Sé que guardé las copas en el baul pero soy incapaz de recordar los detalles del momento en que subimos y puse en marcha el motor. También imagino que salí de Arganda por inercia y que mi amiga me recordaba que se atrevía a montar conmigo porque se fiaba de mi conducción aunque hubiera tomado "alguna copita de más". Para demostrarle que no se equivocaba al depositar su confianza en mí, me esforcé por circular sobre la línea blanca que divide los dos carriles de la calzada (los dos del mismo sentido de marcha, podía estar borracho pero no loco) y creo que lo conseguí. También he de añadir que creo que la aguja del velocímetro rara vez pasaba de los cuarenta kilómetros a la hora.
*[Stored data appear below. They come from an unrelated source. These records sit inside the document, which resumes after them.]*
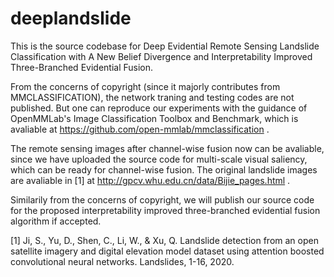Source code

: # deeplandslide
This is the source codebase for Deep Evidential Remote Sensing Landslide Classification with A New Belief Divergence and Interpretability Improved Three-Branched Evidential Fusion. 

From the concerns of copyright (since it majorly contributes from MMCLASSIFICATION), the network traning and testing codes are not published. But one can reproduce our experiments with the guidance of OpenMMLab's Image Classification Toolbox and Benchmark, which is avaliable at https://github.com/open-mmlab/mmclassification . 

The remote sensing images after channel-wise fusion now can be avaliable, since we have uploaded the source code for multi-scale visual saliency, which can be ready for channel-wise fusion. The original landslide images are avaliable in [1] at http://gpcv.whu.edu.cn/data/Bijie_pages.html . 

Similarily from the concerns of copyright, we will publish our source code for the proposed interpretability improved three-branched evidential fusion algorithm if accepted. 

[1] Ji, S., Yu, D., Shen, C., Li, W., & Xu, Q. Landslide detection from an open satellite imagery and digital elevation model dataset using attention boosted convolutional neural networks. Landslides, 1-16, 2020. 
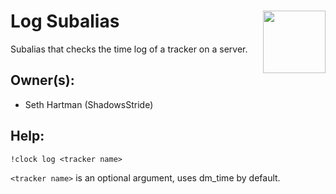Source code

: <h1>Log Subalias<img align="right" src="../image.png" width="100px"></h1>

Subalias that checks the time log of a tracker on a server.

## Owner(s):
- Seth Hartman (ShadowsStride)

## Help:
`!clock log <tracker name>`

`<tracker name>` is an optional argument, uses dm_time by default.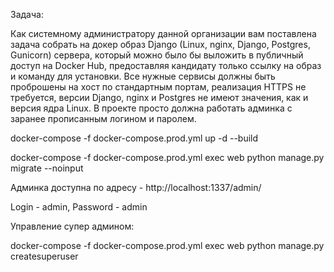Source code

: Задача:

Как системному администратору данной организации вам поставлена задача собрать на докер образ Django (Linux, nginx, Django, Postgres, Gunicorn) сервера, который можно было бы выложить в публичный доступ на Docker Hub, предоставляя кандидату только ссылку на образ и команду для установки. Все нужные сервисы должны быть проброшены на хост по стандартным портам, реализация HTTPS не требуется, версии Django, nginx и Postgres не имеют значения, как и версия ядра Linux. В проекте просто должна работать админка с заранее прописанным логином и паролем.

docker-compose -f docker-compose.prod.yml up -d --build

docker-compose -f docker-compose.prod.yml exec web python manage.py migrate --noinput

Админка доступна по адресу - http://localhost:1337/admin/ 

Login - admin,
Password - admin

Управление супер админом:

docker-compose -f docker-compose.prod.yml exec web python manage.py createsuperuser
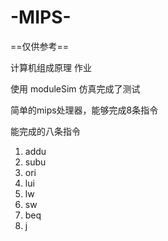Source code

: # -MIPS-

==仅供参考==

计算机组成原理 作业

使用 moduleSim 仿真完成了测试

简单的mips处理器，能够完成8条指令

能完成的八条指令
1. addu
2. subu
3. ori
4. lui
5. lw
6. sw
7. beq
8. j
Así salimos del área de influencia de la ciudad y nos incorporamos a la autopista. Calculo que serían las tres de la madrugada y a esa hora, un martes, no suelen verse coches circulando, por eso nos sorprendió tanto ver una hilera de vehículos detenidos unos metros más adelante. Reduje la velocidad más aún y extremé las precauciones. Si encontrar retenciones a esas horas ya causa sorpesa, imaginad si comprobáis que la causa es un ejército de policías cortando el tráfico. Y cuando digo ejército no exagero. No es que yo viera doble, es que unas diez furgonetas permanecían atravesadas a ambos lados de la autopista para que no pasara nadie sin someterse al control de los guardias que, a pie sobre el asfalto, inspeccionaban cada vehículo. ¡Y yo con este pedo!
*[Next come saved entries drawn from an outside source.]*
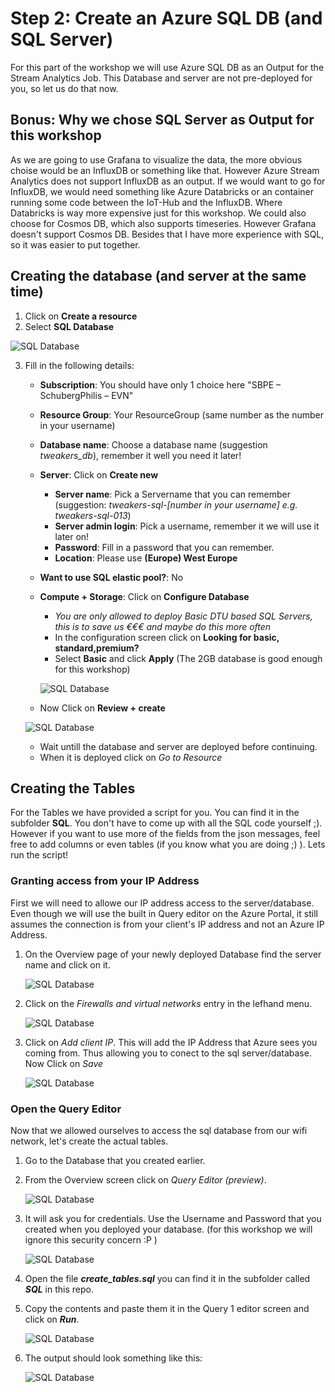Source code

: # Step 2: Create an Azure SQL DB (and SQL Server)
For this part of the workshop we will use Azure SQL DB as an Output for the Stream Analytics Job. This Database and server are not pre-deployed for you, so let us do that now.

## Bonus: Why we chose SQL Server as Output for this workshop
As we are going to use Grafana to visualize the data, the more obvious choise would be an InfluxDB or something like that. However Azure Stream Analytics does not support InfluxDB as an output.
If we would want to go for InfluxDB, we would need something like Azure Databricks or an container running some code between the IoT-Hub and the InfluxDB. Where Databricks is way more expensive just for this workshop. We could also choose for Cosmos DB, which also supports timeseries. However Grafana doesn't support Cosmos DB. Besides that I have more experience with SQL, so it was easier to put together.

## Creating the database (and server at the same time)
1. Click on __Create a resource__
2. Select __SQL Database__

![SQL Database](img/sql_create_new.jpg)

3. Fill in the following details:
   * **Subscription**: You should have only 1 choice here "SBPE – SchubergPhilis – EVN"
   * **Resource Group**: Your ResourceGroup (same number as the number in your username)
   * **Database name**: Choose a database name (suggestion *tweakers_db*), remember it well you need it later!
   * **Server**: Click on __Create new__
      * **Server name**: Pick a Servername that you can remember (suggestion: *tweakers-sql-[number in your username] e.g. tweakers-sql-013*)
      * **Server admin login**: Pick a username, remember it we will use it later on!
      * **Password**:  Fill in a password that you can remember.
      * **Location**: Please use __(Europe) West Europe__
   * **Want to use SQL elastic pool?**: No
   * **Compute + Storage**: Click on __Configure Database__ 
      * _You are only allowed to deploy Basic DTU based SQL Servers, this is to save us €€€ and maybe do this more often_
      * In the configuration screen click on **Looking for basic, standard,premium?**
      * Select **Basic** and click **Apply** (The 2GB database is good enough for this workshop)

      ![SQL Database](img/sql_server_size.jpg)

    * Now Click on **Review + create**

     ![SQL Database](img/sql_deployment_overview.jpg)

    * Wait untill the database and server are deployed before continuing.
    * When it is deployed click on *Go to Resource*


## Creating the Tables
For the Tables we have provided a script for you. You can find it in the subfolder **SQL**. You don't have to come up with all the SQL code yourself ;). However if you want to use more of the fields from the json messages, feel free to add columns or even tables (if you know what you are doing ;) ).
Lets run the script!

### Granting access from your IP Address
First we will need to allowe our IP address access to the server/database. Even though we will use the built in Query editor on the Azure Portal, it still assumes the connection is from your client's IP address and not an Azure IP Address.

1. On the Overview page of your newly deployed Database find the server name and click on it.

      ![SQL Database](img/sql_server_name.jpg)

2. Click on the *Firewalls and virtual networks* entry in the lefhand menu.

      ![SQL Database](img/asa_sql_firewall.jpg)

3. Click on *Add client IP*. This will add the IP Address that Azure sees you coming from. Thus allowing you to conect to the sql server/database. Now Click on *Save*

      ![SQL Database](img/sql_add_client_ip.jpg)

### Open the Query Editor
Now that we allowed ourselves to access the sql database from our wifi network, let's create the actual tables.

1. Go to the Database that you created earlier.
2. From the Overview screen click on *Query Editor (preview)*.

      ![SQL Database](img/sql_query_editor.jpg)

3. It will ask you for credentials. Use the Username and Password that you created when you deployed your database. (for this workshop we will ignore this security concern :P )

      ![SQL Database](img/sql_editor_login.jpg)

4. Open the file ***create_tables.sql*** you can find it in the subfolder called ***SQL*** in this repo.
5. Copy the contents and paste them it in the Query 1 editor screen and click on ***Run***.

      ![SQL Database](img/sql_editor_run_query.jpg)

6. The output should look something like this:

      ![SQL Database](img/sql_query_succeeded.jpg)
En ese momento busqué bajo el casco mis dotes ocultas de actor y me recompuse como si yo fuese la persona más seria del universo. Me esforcé más aún por mantener la moto derecha y bajé la visera del casco para que no se vieran mis ojos rojos. Muy prudente me abrí paso entre los coches detenidos y, valiente, me situé en primera fila, desafiando el examen del policía pero procurando no inclinar la moto de manera sospechosa. Mi amiga me decía lindezas tales como "estás loco", "la hemos cagao" y frases similares que tendría que inventarme porque no recuerdo, así que las dejo a la imaginación de cada uno.
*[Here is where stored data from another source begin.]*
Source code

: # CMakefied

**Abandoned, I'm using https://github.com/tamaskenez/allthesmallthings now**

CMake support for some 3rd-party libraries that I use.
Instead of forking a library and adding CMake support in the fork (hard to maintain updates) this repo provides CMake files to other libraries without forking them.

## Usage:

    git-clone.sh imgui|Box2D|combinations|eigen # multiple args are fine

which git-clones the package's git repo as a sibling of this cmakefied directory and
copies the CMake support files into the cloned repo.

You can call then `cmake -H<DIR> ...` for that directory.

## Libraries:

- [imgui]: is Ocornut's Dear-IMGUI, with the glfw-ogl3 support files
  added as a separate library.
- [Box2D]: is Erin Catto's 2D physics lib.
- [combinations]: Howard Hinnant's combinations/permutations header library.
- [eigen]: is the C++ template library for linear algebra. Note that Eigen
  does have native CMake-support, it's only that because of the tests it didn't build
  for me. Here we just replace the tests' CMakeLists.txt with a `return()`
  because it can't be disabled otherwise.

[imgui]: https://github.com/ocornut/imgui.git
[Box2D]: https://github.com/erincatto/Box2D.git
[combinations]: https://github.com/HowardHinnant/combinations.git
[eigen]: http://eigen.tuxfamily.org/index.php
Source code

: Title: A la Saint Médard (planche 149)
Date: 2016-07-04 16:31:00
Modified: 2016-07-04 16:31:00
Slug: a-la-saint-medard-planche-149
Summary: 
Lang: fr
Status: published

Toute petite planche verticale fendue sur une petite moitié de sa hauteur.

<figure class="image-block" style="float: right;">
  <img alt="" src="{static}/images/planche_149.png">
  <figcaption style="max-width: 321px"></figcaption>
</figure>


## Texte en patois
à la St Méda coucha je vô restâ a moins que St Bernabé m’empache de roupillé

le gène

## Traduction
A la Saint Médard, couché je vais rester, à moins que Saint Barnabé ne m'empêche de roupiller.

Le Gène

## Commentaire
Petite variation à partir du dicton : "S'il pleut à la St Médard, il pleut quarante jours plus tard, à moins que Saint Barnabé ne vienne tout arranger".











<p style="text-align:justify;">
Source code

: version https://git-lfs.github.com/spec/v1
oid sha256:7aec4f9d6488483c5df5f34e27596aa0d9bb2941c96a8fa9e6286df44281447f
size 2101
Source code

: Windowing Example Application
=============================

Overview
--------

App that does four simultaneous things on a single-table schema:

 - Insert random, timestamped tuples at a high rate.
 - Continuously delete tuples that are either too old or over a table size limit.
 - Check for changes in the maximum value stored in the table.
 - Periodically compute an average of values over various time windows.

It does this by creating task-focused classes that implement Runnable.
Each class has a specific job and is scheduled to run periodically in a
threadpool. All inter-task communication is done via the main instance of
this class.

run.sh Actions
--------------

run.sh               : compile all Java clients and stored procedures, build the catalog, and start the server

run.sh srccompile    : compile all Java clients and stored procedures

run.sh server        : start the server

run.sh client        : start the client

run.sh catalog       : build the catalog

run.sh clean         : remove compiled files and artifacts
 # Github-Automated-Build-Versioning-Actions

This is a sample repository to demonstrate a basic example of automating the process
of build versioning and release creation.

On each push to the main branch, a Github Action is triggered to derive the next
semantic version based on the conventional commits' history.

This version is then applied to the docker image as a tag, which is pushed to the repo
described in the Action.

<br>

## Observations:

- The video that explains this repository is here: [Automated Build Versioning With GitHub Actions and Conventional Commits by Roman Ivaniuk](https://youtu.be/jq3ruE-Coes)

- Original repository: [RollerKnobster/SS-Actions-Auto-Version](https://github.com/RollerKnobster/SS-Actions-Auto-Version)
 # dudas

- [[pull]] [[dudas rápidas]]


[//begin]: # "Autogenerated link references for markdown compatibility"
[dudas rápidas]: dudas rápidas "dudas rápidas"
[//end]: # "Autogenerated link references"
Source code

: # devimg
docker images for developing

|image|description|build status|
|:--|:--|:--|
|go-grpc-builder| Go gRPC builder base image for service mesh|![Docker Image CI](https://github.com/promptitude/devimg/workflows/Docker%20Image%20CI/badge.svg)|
Los minutos (o segundos, no sé) que permanecimos parados vigilando atentamente los movimientos del agente parecieron eternos. Cuando por fin nos dio paso respiramos algo aliviados pero aún no habíamos superado todas las dificultades porque ahora tocaba avanzar entre la batería de furgonetas que, por las luces que destelleaban, parecían los coches de choque de la feria. Con esas porras que usan para la noche y que parecen espadachines de La Guerra de las Galaxias nos indicaban que podíamos avanzar pero despacito, para que pudieran examinarnos bien. Algunos pensaréis que con el susto se habría esfumado la kurda pero os aseguro que semejante melopea no se diluye entre una docena de sirenas. Hasta que en el horizonte sólo vimos la noche reflejada en el asfalto negro, sin resplandores de destellos policiales, no cantamos victoria. Una de las mayores cogorzas de la historia, un batallón policial cortando el tráfico y ¡pasamos de largo! Sin duda la patrona de los beodos se nos apareció aquella noche para guiarnos hasta la salida.
Dejé en su casa a mi amiga y la copa que le había regalado el cervecero y marché a la mía. Llegué en poco tiempo sano y salvo aunque no puedo decir lo mismo de la copa de recuerdo, que encontré en el fondo del baúl descompuesta en tantos pedazos como tragos habíamos engullido durante esa noche memorable.